Книга: Проклятие красной стены
Назад: ГЛАВА 2
Дальше: ГЛАВА 4

ГЛАВА 3

Слухи о том, что Москва собирается напасть на Речь Посполитую, чтобы вернуть Смоленск, всколыхнули партизанское движение в народе от Дорогобужа и Трубчевска аж до крепости Белая. Польские карательные отряды жестоко уничтожали группы вооруженных крестьян, а иногда выжигали целые селения, дабы подавить всякую волю к инакомыслию. Но крестьяне, испытав на своей шкуре звериную дикость польского владычества, предпочитали оставлять дома и бежать в лес, нежели оставаться под кнутом и чеканами панов. Беглые сколачивали шайки «лихих людей», становясь настоящим ужасом лесных дорог. Ни публичные казни, ни карательные экспедиции не могли остановить народных восстаний. Впрочем, кому — беда, а кому-то чем хуже, тем лучше — есть над чем позабавиться.

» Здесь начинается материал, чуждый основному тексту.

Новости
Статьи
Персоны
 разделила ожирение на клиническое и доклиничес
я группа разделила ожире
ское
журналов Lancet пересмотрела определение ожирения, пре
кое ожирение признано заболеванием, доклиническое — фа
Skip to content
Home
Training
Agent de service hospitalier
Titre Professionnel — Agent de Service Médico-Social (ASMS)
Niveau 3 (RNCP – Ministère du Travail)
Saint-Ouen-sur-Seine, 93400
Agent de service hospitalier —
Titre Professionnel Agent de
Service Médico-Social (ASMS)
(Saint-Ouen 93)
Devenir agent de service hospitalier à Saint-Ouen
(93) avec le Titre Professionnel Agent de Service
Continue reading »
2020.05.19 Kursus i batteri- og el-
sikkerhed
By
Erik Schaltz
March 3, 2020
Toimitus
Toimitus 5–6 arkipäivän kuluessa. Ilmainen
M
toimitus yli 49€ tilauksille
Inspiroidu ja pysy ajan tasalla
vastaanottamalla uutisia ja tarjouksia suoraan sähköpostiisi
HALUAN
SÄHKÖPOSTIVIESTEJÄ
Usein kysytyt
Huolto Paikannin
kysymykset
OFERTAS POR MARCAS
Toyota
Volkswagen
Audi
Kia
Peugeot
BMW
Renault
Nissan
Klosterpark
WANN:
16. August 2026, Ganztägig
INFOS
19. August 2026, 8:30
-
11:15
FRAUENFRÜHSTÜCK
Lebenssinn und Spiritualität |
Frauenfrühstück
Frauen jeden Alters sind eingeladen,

Алисия, дочь польского офицера Станислава Валука, проснулась в тот день с первыми лучами летнего солнца. Мягкая и нежная после сна, она долго прохаживалась по комнате, то и дело поглядывая на себя в зеркало. «Ну, чудо как девка хороша!» — не стеснялась она произносить вслух всякий раз, лишь завидев свое отражение. «А ежли вот так!» — когда обнажала плечо. «А так!.. О… О!» — задирая сорочку и любуясь изящной белой ножкой. Примерно через полчаса ей наскучило это занятие, и она уставилась в окно. По улице сновали редкие прохожие. По мере того как поднималось солнце, людей становилось все больше. Вот и знакомый пирожник. Она помахала ему, он в ответ кивнул и раскрыл лоток. Пирожник знал свое дело: девушки по утрам страсть как нуждаются в сладком, особенно те, у кого еще не появился свой мужчина.

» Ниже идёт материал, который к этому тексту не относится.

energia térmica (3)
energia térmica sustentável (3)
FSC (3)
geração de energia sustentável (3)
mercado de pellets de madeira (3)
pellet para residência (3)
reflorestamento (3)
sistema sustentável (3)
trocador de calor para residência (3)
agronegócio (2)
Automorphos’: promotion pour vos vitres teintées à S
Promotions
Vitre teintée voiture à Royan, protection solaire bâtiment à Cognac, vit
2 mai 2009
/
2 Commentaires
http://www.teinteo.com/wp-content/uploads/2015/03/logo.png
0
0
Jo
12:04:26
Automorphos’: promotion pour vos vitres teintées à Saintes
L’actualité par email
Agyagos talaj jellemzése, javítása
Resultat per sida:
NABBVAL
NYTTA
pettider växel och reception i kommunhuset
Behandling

Не было случая, чтобы Алисия отказалась от утреннего пирожного. Она поспешно накинула зеленый лиф, натянула одну юбку, вторую, впрыгнула в низкие ботинки и припустила по лестнице вниз.
— Пани Алисия, вы забыли свой чепец! — кричала вслед служанка. — Опозоритесь без чепца-то, пани Алисия!
Но девушка и слышать не хотела, что из-за какого-то чепца нужно возвращаться домой.
— Пан Бонифаций, мне, как всегда, мои любимые! — еще издали радостно кричала девушка пирожнику.
— Конечно, конечно, пани! Вот, ваши любимые, — он подцепил на деревянную лопатку пирожные и протянул мчащейся со всех ног пани.
— А вы слышали, пан Бонифаций, что скоро будет война?! Я страсть как люблю военных!
— Война останется войной, что бы мы о ней ни говорили. И жизнь останется жизнью, несмотря на все ветры бестолковых слов о ней, — грустно заметил пирожник.
— О, да вы поэт, пан Бонифаций! А я вот скучаю по Кракову.
— Человеку всегда легче дышится там, где он родился. Хотя рождение — это открытая рана.
— Да что с вами сегодня, пан Бонифаций?
— Я помню, как русские бились за свой город двадцать лет назад! Бились даже тогда, когда из Москвы пришел приказ сдаться! Русские хорошо воюют, пани Алисия! Будет много крови.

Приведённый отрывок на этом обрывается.